Numerous studies indicate that neuropsychiatric disorders including epilepsy are associated with brain dysfunction at a large-scale network level. However, most of the previous mesial temporal lobe epilepsy (mTLE) studies have focused on the epileptogenic zone, and those analyses paying attention to regions outside the hippocampus mainly focused on structural brain imaging. So far, whole-brain functional connectivity of right mTLE (R-mTLE) with hippocampal sclerosis remains uncharacterized. We hypothesized that R-mTLE is a functional disease involving disturbances of functional connectivity within the entire brain, rather than a local disease that is confined to the temporal lobe. To test this hypothesis, we explored whole-brain functional connectivity MRI to highlight the potential neuronal mechanism underlying cognitive impairments observed in this disease.

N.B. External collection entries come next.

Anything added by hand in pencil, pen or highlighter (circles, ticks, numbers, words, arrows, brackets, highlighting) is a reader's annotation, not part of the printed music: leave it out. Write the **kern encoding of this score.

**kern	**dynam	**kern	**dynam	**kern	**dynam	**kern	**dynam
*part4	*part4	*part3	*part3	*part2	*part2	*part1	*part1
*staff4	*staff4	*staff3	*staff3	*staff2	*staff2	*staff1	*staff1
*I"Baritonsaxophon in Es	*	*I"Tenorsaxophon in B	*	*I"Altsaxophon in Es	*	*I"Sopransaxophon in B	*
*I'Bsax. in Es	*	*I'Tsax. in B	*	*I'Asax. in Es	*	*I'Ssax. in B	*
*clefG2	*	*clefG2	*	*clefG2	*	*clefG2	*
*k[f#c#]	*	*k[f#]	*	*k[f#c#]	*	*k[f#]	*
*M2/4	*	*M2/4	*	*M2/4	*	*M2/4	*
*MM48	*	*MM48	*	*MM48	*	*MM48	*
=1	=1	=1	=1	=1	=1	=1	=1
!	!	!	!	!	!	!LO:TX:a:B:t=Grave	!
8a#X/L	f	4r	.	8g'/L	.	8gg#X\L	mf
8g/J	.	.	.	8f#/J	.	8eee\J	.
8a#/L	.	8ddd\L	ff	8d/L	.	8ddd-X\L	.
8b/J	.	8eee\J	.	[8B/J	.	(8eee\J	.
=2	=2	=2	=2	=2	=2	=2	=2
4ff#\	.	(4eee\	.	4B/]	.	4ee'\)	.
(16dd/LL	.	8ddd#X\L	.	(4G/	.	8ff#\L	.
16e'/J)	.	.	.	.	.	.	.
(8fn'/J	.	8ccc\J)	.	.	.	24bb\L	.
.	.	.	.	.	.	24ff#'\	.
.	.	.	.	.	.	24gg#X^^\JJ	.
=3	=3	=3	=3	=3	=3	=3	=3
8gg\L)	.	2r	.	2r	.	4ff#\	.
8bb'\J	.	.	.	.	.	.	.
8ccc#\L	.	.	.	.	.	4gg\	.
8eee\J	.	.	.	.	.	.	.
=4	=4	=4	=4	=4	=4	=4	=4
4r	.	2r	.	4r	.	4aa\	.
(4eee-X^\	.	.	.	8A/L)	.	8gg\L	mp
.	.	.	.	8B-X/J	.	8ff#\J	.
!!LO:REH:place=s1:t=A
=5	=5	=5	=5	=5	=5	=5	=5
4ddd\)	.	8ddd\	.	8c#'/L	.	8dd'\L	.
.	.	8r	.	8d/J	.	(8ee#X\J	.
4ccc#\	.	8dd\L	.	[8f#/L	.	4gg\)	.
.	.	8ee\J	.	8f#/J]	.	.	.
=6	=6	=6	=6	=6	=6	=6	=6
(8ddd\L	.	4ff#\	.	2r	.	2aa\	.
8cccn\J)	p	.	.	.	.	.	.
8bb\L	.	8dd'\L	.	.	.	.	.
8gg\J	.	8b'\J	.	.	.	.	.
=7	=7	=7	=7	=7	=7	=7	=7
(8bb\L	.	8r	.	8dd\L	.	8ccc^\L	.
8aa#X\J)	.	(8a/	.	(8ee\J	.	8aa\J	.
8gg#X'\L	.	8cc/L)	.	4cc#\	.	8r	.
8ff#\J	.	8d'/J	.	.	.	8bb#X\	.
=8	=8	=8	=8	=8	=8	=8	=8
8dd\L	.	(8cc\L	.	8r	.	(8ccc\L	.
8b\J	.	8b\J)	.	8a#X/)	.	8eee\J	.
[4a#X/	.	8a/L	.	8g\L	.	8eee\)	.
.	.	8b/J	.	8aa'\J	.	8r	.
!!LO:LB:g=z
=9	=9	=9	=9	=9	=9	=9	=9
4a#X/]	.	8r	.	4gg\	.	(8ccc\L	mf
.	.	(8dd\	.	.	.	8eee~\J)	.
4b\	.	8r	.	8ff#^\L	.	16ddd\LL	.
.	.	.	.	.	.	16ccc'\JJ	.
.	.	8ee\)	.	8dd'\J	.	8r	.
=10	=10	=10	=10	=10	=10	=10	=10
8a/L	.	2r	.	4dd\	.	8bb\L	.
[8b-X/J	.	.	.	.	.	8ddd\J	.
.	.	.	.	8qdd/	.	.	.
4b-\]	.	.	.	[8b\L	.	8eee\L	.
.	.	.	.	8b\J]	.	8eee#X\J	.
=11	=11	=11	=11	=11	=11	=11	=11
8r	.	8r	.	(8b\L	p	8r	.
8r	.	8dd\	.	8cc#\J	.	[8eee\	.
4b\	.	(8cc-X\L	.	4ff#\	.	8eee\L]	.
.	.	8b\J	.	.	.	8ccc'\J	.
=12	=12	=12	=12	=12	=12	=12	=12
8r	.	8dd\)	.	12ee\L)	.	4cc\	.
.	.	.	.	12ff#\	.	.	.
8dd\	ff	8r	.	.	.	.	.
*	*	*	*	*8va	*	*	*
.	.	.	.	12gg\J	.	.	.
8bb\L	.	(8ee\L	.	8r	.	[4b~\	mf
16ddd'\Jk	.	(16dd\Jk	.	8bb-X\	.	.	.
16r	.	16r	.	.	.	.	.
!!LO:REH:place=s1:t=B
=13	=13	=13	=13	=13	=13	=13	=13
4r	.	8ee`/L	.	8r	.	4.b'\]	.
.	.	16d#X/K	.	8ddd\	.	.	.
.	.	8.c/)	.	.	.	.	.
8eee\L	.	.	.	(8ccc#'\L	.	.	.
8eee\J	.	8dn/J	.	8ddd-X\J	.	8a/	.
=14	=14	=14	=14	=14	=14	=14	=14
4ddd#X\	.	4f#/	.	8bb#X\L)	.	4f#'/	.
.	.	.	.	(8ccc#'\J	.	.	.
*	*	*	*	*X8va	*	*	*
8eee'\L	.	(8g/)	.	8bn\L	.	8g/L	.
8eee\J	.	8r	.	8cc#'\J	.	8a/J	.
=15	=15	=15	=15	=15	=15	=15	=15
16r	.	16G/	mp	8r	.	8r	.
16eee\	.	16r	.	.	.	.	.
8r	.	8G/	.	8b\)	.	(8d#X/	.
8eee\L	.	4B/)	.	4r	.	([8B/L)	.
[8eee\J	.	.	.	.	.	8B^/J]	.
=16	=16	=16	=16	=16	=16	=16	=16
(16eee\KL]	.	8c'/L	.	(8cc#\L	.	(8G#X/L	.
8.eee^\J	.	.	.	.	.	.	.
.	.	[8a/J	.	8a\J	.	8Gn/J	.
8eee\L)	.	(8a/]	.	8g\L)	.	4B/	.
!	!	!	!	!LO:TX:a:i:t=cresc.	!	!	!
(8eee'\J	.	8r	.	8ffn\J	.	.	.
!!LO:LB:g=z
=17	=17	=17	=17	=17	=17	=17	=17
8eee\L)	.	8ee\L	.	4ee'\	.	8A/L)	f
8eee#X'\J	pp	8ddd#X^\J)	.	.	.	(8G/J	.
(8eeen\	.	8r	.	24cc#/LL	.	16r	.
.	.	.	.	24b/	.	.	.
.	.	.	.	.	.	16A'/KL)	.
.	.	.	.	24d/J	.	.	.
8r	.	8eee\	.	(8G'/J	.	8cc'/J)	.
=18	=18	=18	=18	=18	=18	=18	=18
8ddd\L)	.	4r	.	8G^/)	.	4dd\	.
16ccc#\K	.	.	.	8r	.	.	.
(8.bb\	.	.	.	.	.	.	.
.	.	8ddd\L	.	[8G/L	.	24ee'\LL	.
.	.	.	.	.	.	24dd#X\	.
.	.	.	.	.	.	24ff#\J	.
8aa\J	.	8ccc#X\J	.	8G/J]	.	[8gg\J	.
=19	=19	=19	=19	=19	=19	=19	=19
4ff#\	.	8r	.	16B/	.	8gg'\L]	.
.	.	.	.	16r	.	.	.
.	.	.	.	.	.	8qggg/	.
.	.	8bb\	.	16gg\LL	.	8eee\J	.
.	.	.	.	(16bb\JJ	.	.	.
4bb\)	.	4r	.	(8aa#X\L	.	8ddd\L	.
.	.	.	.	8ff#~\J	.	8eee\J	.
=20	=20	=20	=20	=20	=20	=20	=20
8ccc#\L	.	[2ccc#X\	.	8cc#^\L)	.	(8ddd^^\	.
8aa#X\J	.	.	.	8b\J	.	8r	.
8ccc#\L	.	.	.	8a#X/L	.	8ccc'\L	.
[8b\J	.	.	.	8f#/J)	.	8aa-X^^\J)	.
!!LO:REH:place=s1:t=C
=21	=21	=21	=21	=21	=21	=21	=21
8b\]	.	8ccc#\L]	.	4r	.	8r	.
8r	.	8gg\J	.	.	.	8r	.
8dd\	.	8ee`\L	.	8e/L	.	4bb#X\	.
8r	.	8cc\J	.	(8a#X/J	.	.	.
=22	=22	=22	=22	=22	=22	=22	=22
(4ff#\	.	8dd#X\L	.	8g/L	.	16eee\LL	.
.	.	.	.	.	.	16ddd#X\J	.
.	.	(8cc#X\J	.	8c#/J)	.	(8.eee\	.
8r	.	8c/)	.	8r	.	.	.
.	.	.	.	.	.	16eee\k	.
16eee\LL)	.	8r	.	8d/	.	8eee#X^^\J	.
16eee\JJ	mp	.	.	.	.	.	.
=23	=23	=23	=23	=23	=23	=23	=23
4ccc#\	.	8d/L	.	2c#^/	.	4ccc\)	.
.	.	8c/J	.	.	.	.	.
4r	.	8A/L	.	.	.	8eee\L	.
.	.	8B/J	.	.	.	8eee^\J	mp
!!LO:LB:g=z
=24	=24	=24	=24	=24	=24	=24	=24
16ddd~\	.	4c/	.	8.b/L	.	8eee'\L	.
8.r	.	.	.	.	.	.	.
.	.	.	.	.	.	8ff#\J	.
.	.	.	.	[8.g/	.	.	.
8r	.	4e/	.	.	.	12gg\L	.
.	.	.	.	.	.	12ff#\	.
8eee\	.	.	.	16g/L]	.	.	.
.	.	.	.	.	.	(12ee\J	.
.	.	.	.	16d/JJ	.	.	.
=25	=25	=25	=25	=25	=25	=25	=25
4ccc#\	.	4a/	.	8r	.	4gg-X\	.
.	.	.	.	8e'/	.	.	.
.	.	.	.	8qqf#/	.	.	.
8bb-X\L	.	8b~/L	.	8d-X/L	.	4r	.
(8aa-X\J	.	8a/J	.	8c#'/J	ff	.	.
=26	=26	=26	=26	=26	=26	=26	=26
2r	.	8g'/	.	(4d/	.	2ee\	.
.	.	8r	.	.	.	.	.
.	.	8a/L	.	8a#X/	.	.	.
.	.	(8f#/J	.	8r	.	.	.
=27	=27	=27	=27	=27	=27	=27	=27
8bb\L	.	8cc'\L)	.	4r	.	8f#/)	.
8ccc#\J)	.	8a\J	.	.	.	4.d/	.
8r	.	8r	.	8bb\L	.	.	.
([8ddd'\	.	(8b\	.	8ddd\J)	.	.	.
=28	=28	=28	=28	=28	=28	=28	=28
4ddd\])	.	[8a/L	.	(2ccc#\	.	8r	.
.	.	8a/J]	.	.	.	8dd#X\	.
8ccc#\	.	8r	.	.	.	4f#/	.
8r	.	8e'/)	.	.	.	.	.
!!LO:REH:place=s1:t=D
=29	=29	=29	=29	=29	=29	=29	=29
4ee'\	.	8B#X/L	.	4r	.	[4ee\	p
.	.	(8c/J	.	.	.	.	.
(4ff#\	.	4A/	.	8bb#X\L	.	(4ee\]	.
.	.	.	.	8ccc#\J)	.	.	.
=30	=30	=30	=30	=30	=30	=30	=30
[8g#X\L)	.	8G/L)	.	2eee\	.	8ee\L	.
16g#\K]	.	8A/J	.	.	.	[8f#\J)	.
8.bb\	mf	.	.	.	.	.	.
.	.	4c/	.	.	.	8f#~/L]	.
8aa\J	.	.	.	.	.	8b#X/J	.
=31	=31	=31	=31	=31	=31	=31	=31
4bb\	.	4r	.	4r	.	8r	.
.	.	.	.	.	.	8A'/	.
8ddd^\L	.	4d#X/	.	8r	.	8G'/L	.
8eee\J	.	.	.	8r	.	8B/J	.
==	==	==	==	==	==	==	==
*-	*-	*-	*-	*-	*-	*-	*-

In recent years, my lab has concentrated on pattern analysis of brain connectome, as data-driven multivariate pattern analysis approaches can find potential neuroimaging-based biomarkers to differentiate patients from healthy controls at an individual subject level and potentially detect exciting spatially distributed information to further highlight the neuronal mechanisms of the disease, thereby complementing traditional univariate statistical analysis.1 Thus, we used the multivariate pattern analysis method in this study.
The major finding of our study was that functional connectivity changes exhibited hemispheric lateralization in the patients with R-mTLE. The patients showed decreased functional connectivity within the epileptogenic hemisphere relative to healthy controls, which may be related to seizure-induced damage. In addition, increased functional connectivity was observed within the left hemisphere in the patients and implied enhanced functioning, perhaps due to compensatory mechanisms. The results also indicated that most of the brain regions related to the altered connectivity were outside the hippocampus, thereby suggesting that the pathophysiology of R-mTLE may be more widely distributed than previously recognized.